[DATA IN THIS EXERCISE]

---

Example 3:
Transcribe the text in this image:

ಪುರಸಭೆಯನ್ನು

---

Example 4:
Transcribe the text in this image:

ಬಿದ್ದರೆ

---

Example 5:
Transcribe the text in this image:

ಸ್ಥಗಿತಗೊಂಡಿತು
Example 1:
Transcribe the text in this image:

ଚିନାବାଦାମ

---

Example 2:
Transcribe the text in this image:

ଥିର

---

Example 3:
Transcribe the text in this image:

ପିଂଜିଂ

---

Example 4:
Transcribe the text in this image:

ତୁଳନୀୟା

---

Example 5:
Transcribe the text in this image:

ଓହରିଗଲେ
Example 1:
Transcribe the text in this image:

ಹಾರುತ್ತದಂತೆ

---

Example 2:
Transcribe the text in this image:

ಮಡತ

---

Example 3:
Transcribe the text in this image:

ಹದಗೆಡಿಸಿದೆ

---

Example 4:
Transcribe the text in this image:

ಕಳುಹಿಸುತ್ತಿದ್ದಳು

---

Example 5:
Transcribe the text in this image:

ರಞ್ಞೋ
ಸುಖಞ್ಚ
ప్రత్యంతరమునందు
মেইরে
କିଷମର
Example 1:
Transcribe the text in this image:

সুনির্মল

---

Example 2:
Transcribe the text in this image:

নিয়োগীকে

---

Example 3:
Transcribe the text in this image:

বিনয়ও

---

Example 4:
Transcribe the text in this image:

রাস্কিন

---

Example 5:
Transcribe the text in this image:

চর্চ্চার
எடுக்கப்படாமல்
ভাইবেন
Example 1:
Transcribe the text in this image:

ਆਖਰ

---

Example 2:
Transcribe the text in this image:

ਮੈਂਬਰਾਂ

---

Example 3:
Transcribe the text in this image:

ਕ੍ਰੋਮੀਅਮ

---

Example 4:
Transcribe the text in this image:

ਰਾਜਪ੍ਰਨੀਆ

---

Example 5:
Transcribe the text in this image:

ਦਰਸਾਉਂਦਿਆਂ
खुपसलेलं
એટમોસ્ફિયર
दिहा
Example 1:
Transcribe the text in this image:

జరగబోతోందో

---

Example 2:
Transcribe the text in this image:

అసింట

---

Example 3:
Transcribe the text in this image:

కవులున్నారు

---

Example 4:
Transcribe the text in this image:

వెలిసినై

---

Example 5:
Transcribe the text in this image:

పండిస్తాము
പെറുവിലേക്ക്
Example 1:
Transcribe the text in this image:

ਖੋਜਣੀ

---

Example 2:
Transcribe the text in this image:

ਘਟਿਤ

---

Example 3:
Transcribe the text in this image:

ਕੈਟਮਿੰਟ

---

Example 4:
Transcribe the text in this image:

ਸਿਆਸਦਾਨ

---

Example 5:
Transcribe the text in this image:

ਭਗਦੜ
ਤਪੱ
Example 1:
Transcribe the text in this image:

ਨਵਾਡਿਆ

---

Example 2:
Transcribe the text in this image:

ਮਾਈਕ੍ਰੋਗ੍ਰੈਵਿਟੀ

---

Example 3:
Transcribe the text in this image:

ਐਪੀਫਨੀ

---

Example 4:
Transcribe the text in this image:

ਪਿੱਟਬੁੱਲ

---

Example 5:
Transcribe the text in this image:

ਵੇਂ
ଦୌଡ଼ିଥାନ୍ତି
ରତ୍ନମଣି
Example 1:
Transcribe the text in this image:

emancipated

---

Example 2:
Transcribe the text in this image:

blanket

[/DATA IN THIS EXERCISE]

▶ _PROBLEM DESCRIPTION_: Please reproduce the records above in their entirety, exactly as given.

▶ _RESULT OF THE TASK_:
---

Example 3:
Transcribe the text in this image:

ಪುರಸಭೆಯನ್ನು

---

Example 4:
Transcribe the text in this image:

ಬಿದ್ದರೆ

---

Example 5:
Transcribe the text in this image:

ಸ್ಥಗಿತಗೊಂಡಿತು
Example 1:
Transcribe the text in this image:

ଚିନାବାଦାମ

---

Example 2:
Transcribe the text in this image:

ଥିର

---

Example 3:
Transcribe the text in this image:

ପିଂଜିଂ

---

Example 4:
Transcribe the text in this image:

ତୁଳନୀୟା

---

Example 5:
Transcribe the text in this image:

ଓହରିଗଲେ
Example 1:
Transcribe the text in this image:

ಹಾರುತ್ತದಂತೆ

---

Example 2:
Transcribe the text in this image:

ಮಡತ

---

Example 3:
Transcribe the text in this image:

ಹದಗೆಡಿಸಿದೆ

---

Example 4:
Transcribe the text in this image:

ಕಳುಹಿಸುತ್ತಿದ್ದಳು

---

Example 5:
Transcribe the text in this image:

ರಞ್ಞೋ
ಸುಖಞ್ಚ
ప్రత్యంతరమునందు
মেইরে
କିଷମର
Example 1:
Transcribe the text in this image:

সুনির্মল

---

Example 2:
Transcribe the text in this image:

নিয়োগীকে

---

Example 3:
Transcribe the text in this image:

বিনয়ও

---

Example 4:
Transcribe the text in this image:

রাস্কিন

---

Example 5:
Transcribe the text in this image:

চর্চ্চার
எடுக்கப்படாமல்
ভাইবেন
Example 1:
Transcribe the text in this image:

ਆਖਰ

---

Example 2:
Transcribe the text in this image:

ਮੈਂਬਰਾਂ

---

Example 3:
Transcribe the text in this image:

ਕ੍ਰੋਮੀਅਮ

---

Example 4:
Transcribe the text in this image:

ਰਾਜਪ੍ਰਨੀਆ

---

Example 5:
Transcribe the text in this image:

ਦਰਸਾਉਂਦਿਆਂ
खुपसलेलं
એટમોસ્ફિયર
दिहा
Example 1:
Transcribe the text in this image:

జరగబోతోందో

---

Example 2:
Transcribe the text in this image:

అసింట

---

Example 3:
Transcribe the text in this image:

కవులున్నారు

---

Example 4:
Transcribe the text in this image:

వెలిసినై

---

Example 5:
Transcribe the text in this image:

పండిస్తాము
പെറുവിലേക്ക്
Example 1:
Transcribe the text in this image:

ਖੋਜਣੀ

---

Example 2:
Transcribe the text in this image:

ਘਟਿਤ

---

Example 3:
Transcribe the text in this image:

ਕੈਟਮਿੰਟ

---

Example 4:
Transcribe the text in this image:

ਸਿਆਸਦਾਨ

---

Example 5:
Transcribe the text in this image:

ਭਗਦੜ
ਤਪੱ
Example 1:
Transcribe the text in this image:

ਨਵਾਡਿਆ

---

Example 2:
Transcribe the text in this image:

ਮਾਈਕ੍ਰੋਗ੍ਰੈਵਿਟੀ

---

Example 3:
Transcribe the text in this image:

ਐਪੀਫਨੀ

---

Example 4:
Transcribe the text in this image:

ਪਿੱਟਬੁੱਲ

---

Example 5:
Transcribe the text in this image:

ਵੇਂ
ଦୌଡ଼ିଥାନ୍ତି
ରତ୍ନମଣି
Example 1:
Transcribe the text in this image:

emancipated

---

Example 2:
Transcribe the text in this image:

blanket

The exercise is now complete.